Source document
It is the term "mathematically impossible" that caught my attention. Since it is about the future promise of OpenAI, one could debate the likelihood or "statistically improbable", but "mathematically impossible" implies some calculation, proof and certainty. Hence my curiosity.

I've seen some calculation I think from an HSBC analyst that it would take a monthly subscription of $200/mo. from some large portion of the US population for some insane number of years to break even.

  • > from some large portion of the US population

    What a silly calculation.

    OpenAI’s customer base is global. Using US population as the customer base is deliberately missing the big picture. The world population is more than 20X larger than the US population.

    It’s also obvious that they’re selling heavily to businesses, not consumers. It’s not reasonable to expect consumers to drive demand for these services.

    • >OpenAI’s customer base is global.

      I'd be willing to bet that, like many US websites, OpenAI's users are at lest 60% American. Just because there's 20x more people out there doesn't mean they have the same exposure to American products.

      For instance, China is an obvious one. So that's 35%+ of the population already mostly out of consideration.

      >It’s also obvious that they’re selling heavily to businesses, not consumers.

      I don't think a few thousand companies can outspend 200m users paying $200 a month. I won't call it a "mathematical impossibility", but the math also isn't math-ing here.

Data for analysis
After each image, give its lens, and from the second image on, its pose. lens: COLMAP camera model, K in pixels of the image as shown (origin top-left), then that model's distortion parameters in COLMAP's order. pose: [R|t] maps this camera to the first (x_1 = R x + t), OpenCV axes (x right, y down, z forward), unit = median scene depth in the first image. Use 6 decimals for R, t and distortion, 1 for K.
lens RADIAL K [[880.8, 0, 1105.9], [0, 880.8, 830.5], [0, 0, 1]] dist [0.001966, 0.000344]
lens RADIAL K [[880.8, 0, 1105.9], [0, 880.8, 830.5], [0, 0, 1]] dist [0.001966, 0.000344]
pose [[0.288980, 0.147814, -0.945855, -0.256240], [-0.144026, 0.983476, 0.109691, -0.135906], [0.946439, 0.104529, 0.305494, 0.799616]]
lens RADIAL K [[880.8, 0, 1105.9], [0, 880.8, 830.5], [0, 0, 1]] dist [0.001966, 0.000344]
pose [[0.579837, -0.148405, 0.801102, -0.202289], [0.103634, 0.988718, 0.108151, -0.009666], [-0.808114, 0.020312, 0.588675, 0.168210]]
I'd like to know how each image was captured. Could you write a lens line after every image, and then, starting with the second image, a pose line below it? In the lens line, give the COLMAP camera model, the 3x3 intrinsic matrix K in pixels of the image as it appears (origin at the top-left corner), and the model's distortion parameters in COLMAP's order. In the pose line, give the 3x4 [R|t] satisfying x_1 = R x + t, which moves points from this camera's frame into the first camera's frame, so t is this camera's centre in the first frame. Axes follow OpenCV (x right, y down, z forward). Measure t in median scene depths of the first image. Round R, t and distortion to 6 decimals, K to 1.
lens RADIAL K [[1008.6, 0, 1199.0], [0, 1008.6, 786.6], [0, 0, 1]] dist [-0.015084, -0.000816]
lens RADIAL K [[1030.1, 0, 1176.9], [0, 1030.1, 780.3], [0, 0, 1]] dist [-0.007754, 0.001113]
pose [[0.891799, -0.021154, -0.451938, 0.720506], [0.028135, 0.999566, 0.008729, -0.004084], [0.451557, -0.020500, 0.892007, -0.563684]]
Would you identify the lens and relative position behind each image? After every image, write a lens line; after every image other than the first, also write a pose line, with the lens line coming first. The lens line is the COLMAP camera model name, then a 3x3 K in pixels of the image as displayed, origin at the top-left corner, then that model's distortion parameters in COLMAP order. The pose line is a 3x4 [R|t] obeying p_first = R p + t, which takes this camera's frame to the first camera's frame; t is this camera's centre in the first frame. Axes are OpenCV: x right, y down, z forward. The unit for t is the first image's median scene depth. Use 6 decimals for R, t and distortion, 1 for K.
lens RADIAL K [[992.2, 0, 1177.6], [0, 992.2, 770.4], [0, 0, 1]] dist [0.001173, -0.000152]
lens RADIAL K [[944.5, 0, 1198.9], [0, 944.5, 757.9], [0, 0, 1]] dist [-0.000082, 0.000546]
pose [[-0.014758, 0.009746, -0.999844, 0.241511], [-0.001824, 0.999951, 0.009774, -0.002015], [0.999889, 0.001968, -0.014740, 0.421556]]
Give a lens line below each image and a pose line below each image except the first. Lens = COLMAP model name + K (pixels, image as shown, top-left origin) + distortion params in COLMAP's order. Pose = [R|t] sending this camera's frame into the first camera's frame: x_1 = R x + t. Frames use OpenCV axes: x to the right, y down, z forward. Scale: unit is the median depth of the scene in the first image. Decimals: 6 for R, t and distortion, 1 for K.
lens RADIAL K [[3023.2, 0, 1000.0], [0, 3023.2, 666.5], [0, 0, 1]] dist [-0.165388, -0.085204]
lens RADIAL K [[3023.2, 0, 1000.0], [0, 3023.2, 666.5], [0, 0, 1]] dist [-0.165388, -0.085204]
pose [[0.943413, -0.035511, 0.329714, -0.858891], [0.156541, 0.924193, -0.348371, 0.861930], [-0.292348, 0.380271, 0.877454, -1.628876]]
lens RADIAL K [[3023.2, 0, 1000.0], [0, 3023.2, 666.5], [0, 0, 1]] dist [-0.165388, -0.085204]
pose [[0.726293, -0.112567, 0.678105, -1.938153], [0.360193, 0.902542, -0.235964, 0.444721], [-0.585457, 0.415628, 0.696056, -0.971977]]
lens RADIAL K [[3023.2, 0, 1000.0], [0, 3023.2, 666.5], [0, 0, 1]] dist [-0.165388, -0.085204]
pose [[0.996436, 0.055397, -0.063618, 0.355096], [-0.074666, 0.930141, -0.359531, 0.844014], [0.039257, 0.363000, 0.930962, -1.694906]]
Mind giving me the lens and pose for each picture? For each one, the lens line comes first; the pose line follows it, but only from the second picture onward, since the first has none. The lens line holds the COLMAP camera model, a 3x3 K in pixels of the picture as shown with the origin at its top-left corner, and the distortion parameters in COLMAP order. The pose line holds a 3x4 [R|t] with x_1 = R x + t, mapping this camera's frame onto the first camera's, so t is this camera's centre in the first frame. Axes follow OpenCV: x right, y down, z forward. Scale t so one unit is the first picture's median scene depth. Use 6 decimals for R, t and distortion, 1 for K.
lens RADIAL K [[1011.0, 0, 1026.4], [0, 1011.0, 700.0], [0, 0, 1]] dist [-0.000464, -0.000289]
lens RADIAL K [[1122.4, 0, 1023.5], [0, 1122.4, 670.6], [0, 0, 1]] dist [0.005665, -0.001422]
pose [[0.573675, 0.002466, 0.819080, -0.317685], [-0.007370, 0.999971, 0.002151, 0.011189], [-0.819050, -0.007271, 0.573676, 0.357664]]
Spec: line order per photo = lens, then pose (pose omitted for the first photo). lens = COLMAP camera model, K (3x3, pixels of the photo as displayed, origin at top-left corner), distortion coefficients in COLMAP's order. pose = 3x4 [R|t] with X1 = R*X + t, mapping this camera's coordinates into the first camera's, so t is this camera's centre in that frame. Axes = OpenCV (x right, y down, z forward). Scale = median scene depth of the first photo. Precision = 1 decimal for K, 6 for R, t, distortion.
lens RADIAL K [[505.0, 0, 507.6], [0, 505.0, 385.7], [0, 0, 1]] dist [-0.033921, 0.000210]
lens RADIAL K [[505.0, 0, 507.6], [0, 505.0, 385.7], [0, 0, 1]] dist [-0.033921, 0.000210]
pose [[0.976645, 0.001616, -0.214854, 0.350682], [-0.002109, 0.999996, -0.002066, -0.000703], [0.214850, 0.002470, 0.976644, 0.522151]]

Using the information
1. Translate this sentence from the OpenAI discussion into Spanish: "The world population is more than 20X larger than the US population."
2. Rewrite the stretch of the OpenAI discussion from "What a silly" through "the US population.", putting "user base" in place of "customer base".
Rely only on the OpenAI discussion, not on the records.

List of answers
1. La población mundial es más de 20 veces mayor que la población de Estados Unidos.

2.
What a silly calculation.

    OpenAI’s user base is global. Using US population as the user base is deliberately missing the big picture. The world population is more than 20X larger than the US population.